Once the festival is over you may not be able to make much use of the greenery but an Israeli-grown etrog is, after all, a species of citrus fruit, and hence is edible and ideal to use in cooking.
With an etrog costing £10 or more, you certainly want to get your money's worth from it, so here's our recommendations of what you can do with this biblical fruit rather than just leave it and eventually throw it out.

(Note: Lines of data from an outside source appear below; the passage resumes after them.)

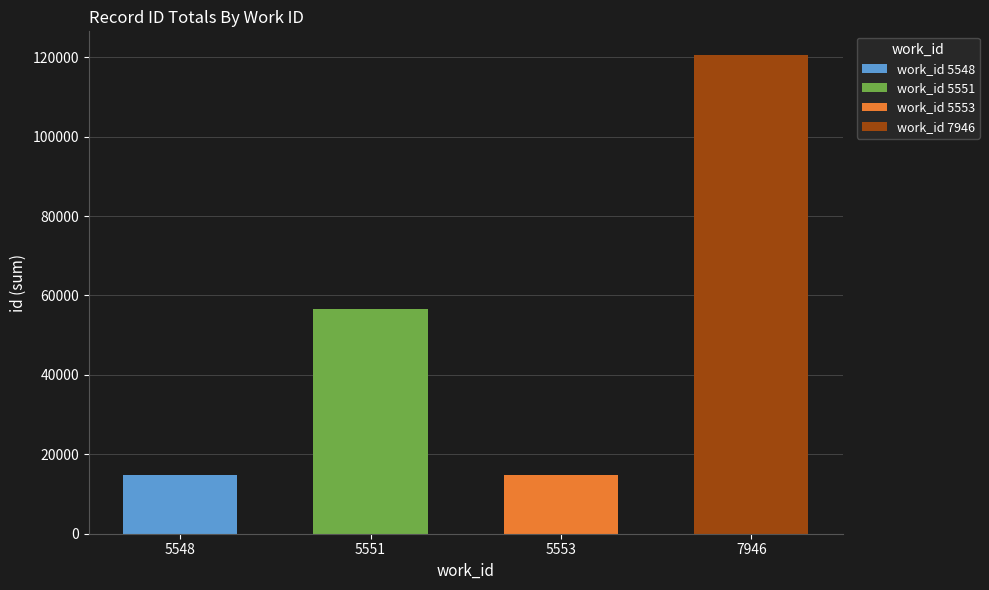

At which category is the sum across all series the highest?

7946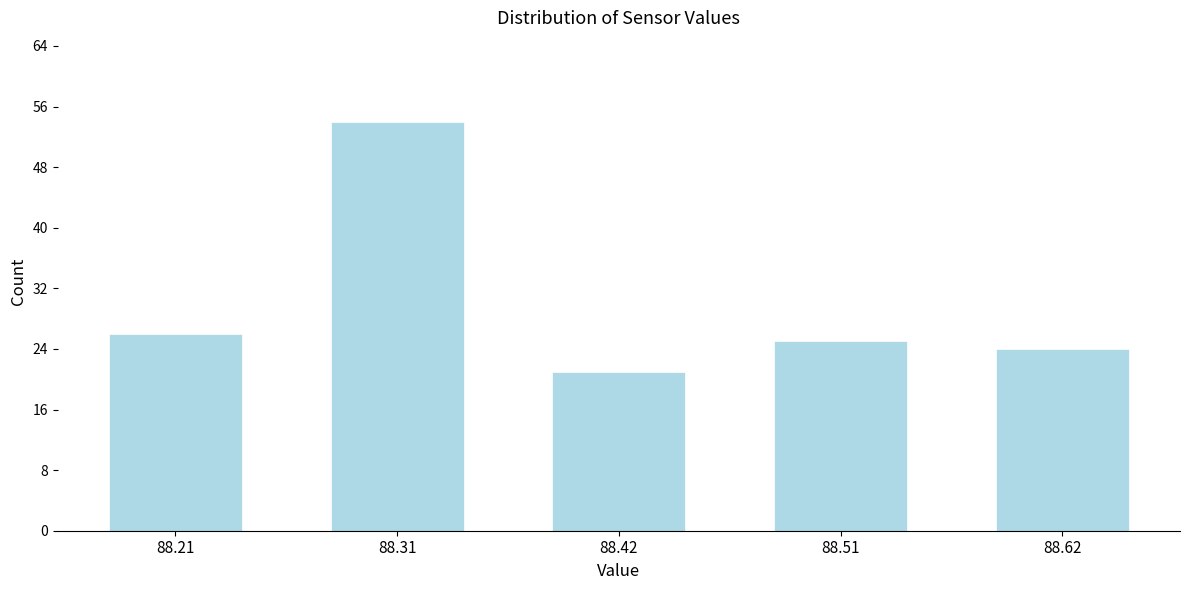

Reading left to right, list all the values displayed in this chart.

26	54	21	25	24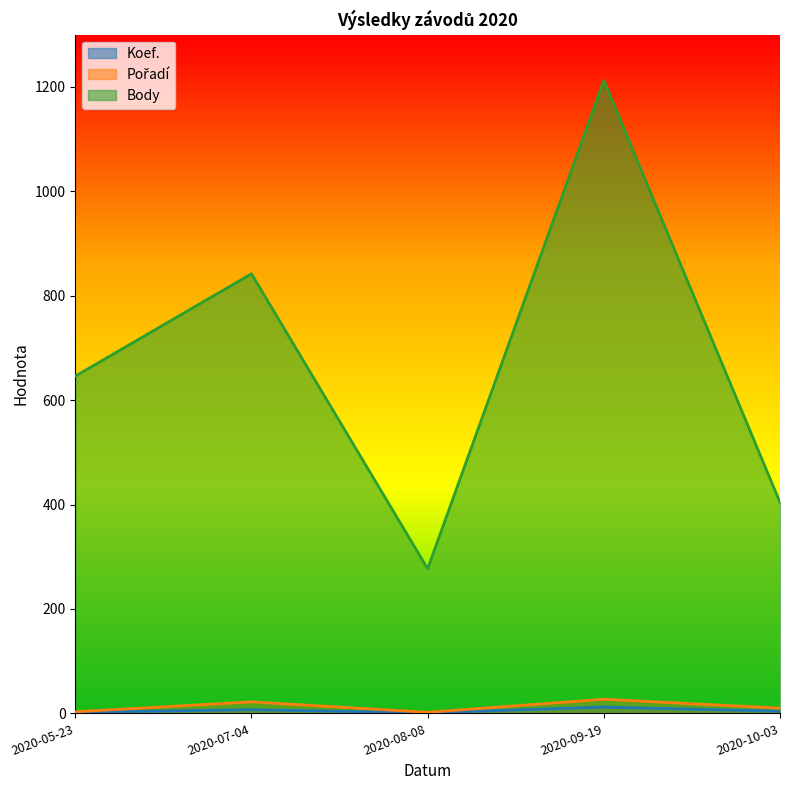

What is the average value of the Pořadí series?

13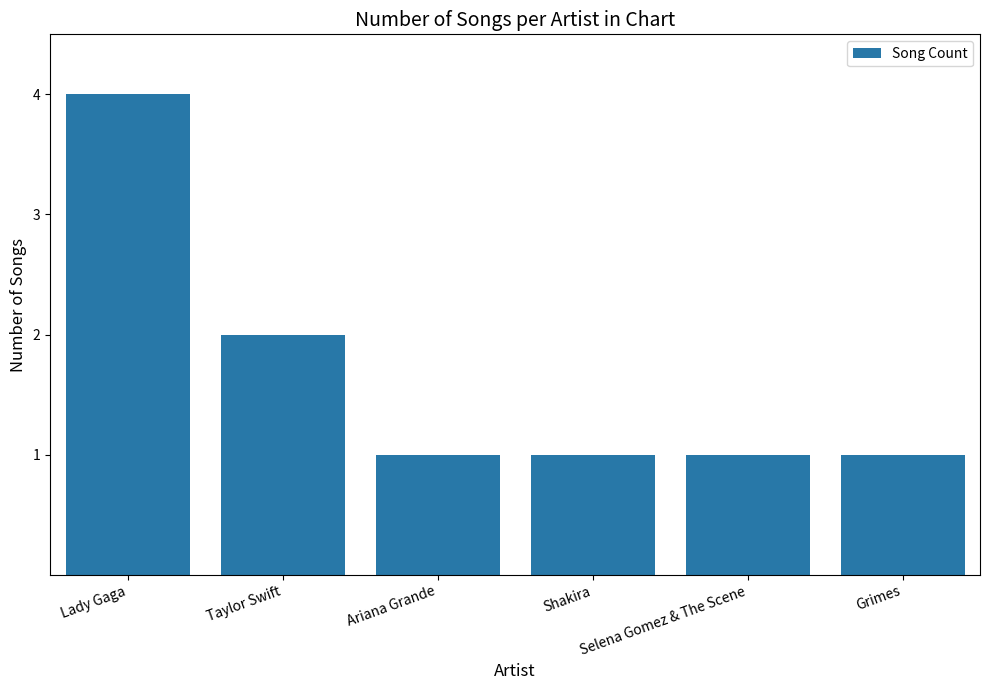

What is the ratio of the value at Grimes to the value at Selena Gomez & The Scene?

1.0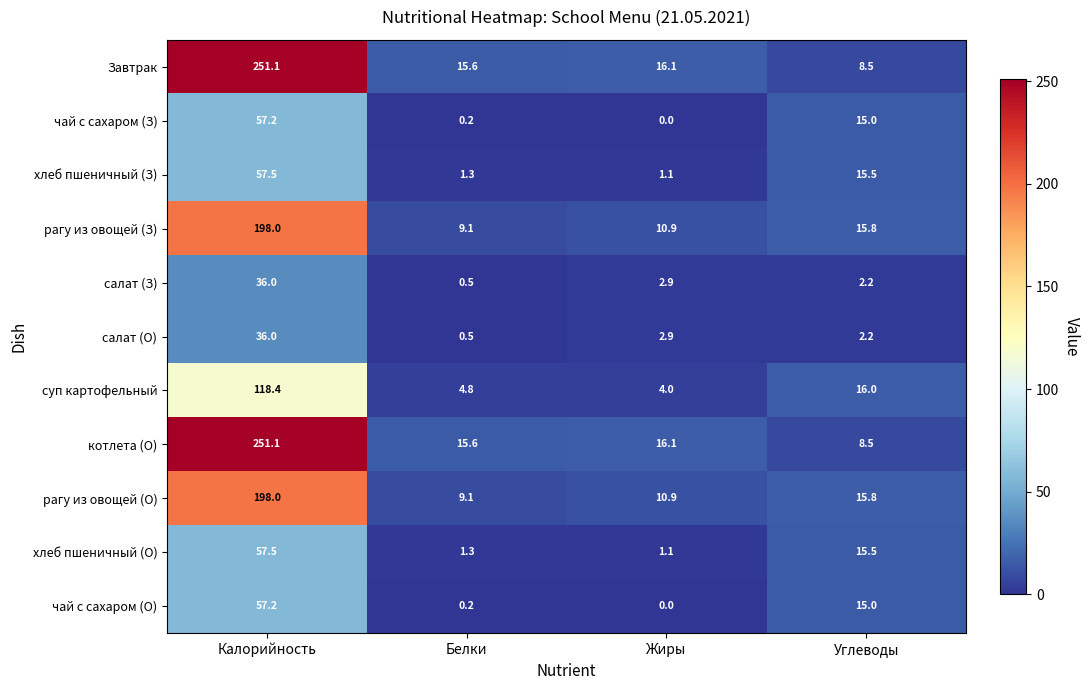

What is the spread (max minus min) of values at Жиры?

16.1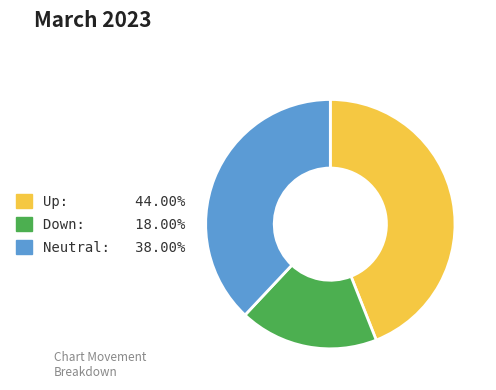

Is there any slice that represents more than half of the pie?

No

1. Etrog tea. A variation on lemon tea, simply make your cuppa as normal, but instead of putting in milk or lemon, cut up your etrog and add a slice instead. It's especially good if you've just had a meat meal and don't want milk in your tea, and has a noticeably different flavour to lemon tea.
2. Bake a lemon cake, using zest from the etrog instead of lemon. You could also use it in cheesecake (yes, we know it's not Shavuot, but since when did a Jew turn down cheesecake)
3. Candy it. Make candied fruit in the way you would normally, using slices of etrog instead of lemon or orange.
4. Make etrog chicken. A variant on the popular Chinese dish lemon chicken, there's no reason why, with enough etrogs, you couldn't make your own Sukkot-themed version of this dish.
5. Drinks. As well as hot drinks, a dash of etrog in apple juice is very refreshing. It can also be added to other juice drinks – or if you want a celebration tipple on Simchat Torah, then vodka and etrog make a perfect combination. Or try it with a shot of tequila if you're really daring, and make an etrog slammer.